PASSAGE SHOWN:
This applies especially to my country. I speak as one who was at one time the first Chairman of the North of Scotland Hydro-Electric Board—a very interesting and somewhat controversial duty. I should not like to weary your Lordships, but I remember in the fight for that Bill being practically on all fours in your Lordships' House and going through a difficult time. There was in some quarters a certain amount of antagonism to the supply of electricity, as the noble Earl, Lord Attlee, mentioned. I remember residing at a certain club in Edinburgh for a time, for some particular purpose. Somebody came to see me and asked the old hall porter, who had been a member of the distinguished regiment in which I served, if I was in. The porter replied. "I don't know, sir; I'll see. But he hardly ever comes out of his bedroom since the Hydro-Electric Bill was passed." And I think that that was true. This antagonism existed; but having been round Scotland I am glad to say that I can go to sleep without feeling that I have ruined the amenities of Scotland. Perhaps the housewife can spend a little more time in bed now and watch her "better part" grilling his own breakfast, instead of having to get up an hour earlier and light the fire to make his breakfast for him. So I can go to sleep feeling not entirely unhappy.

I know how agricultural and timber productivity is being held up through the non-progress of electricity schemes. That is something we simply cannot—I repeat, cannot—afford to permit. It is a purely false economy. So far as my country is concerned, I do not think it is appreciated what a part Scotland is playing in the general economy of these islands as a whole, in regard to exports and other matters. Scottish development is undoubtedly being hopelessly frustrated by the hold-up of supply of electricity, transport and water. I am grateful that my noble friend the Minister of State for Scotland has found time to come and perhaps correct me on these matters. I feel that these two latter services—transport and water supply—are almost as important as electricity, because we cannot expect people to remain and work in far-flung, out-of-the-way places unless they can get the same sort of amenities as their brothers and sisters have in urban areas. What happens is that we have a continued drift away from the land and from areas which, if a long-term view is taken, are vital to the future economy of the country.

No other country neglects its resources as we do. I expect that Her Majesty's Government have taken the trouble to go into what other countries are doing. If necessary, I can supply facts and figures. I would recommend to them and to your Lordships a paper read by the chief commercial engineer of the North of Scotland Hydro-Electric Board before the Royal Philosophical Society of Glasgow and the Royal Geographical Society, Glasgow Branch, in February, 1957. Your Lordships will find that extremely interesting reading. It will be found that Norway, Sweden, Eire, Germany, France, Canada and the United States have already appreciated the vital need to aid in large measure this long-distance connection, and they have acted accordingly. I shall probably be told that the economy of these countries is in better shape than ours, and that is probably true; but economy in the wrong direction is never wise. I submit most strongly, in discussing electricity affairs in your Lordships' House, that this is no arena upon which to let the axe fall. I would quote from the Prime Minister's speech of January 19, 1957, when he said: Power from all sources is the key to the future. That is perfectly true.

INFORMATION PROVIDED:
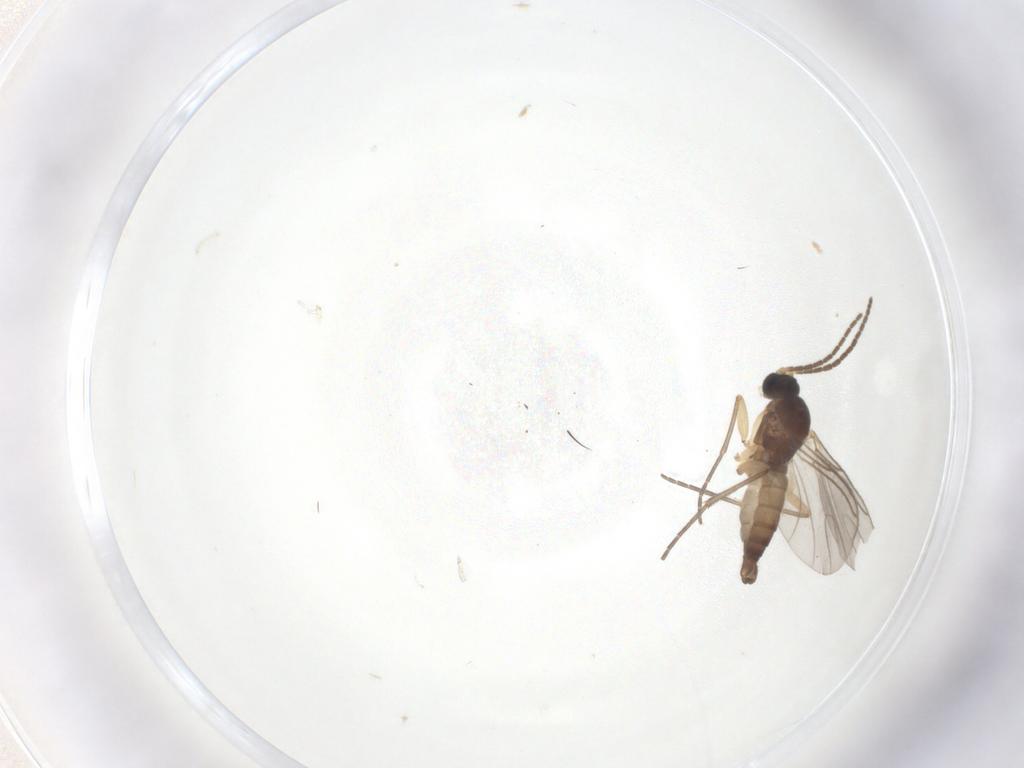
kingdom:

YOUR TASKS:
1. Name every country that the speech on Scottish electricity supply says has already recognized the need to support long-distance connection.
2. Extend the speech on Scottish electricity supply past its final sentence, keeping the speaker's voice and line of argument.

TASK ANSWERS:
1. Norway, Sweden, Eire, Germany, France, Canada and the United States

2.
I understand that Her Majesty's Government are giving, or proposing to give, under the new Agriculture Bill a grant of 33⅓ per cent. to farmers to install electricity, but this grant is withheld from farmworkers, blacksmiths and suchlike workers. These restrictions do not appear to me to make sense, and somehow we should widen the class of personnel who can qualify for the Government contribution. Could not Her Majesty's Government think again and make some percentage contribution towards the cost of distribution and connection? I realise that the difficulty is lack of capital or money and that there is also a difficulty in deciding what needs must come first; but to my mind, and to many others, this need will and must stimulate production I am not suggesting cheaper tariffs or subsidising (in our case) the Hydro-Electric Board—and that applies also to the Boards in England and Wales. What I am suggesting is that primary connection costs relating to long distances should be faced in the way I am given to understand the Post Office are now doing. The rural consumer is quite willing to bear his share, but he must be helped. I would plead with Her Majesty's Government to treat this question as a priority one before it is too late, and, when the industry is reorganised, not to allow the schemes for distribution to be held up. We in Scotland are reorganised. Well, for heaven's sake, allow us to expand! For you in England, also, it is your only salvation and hope.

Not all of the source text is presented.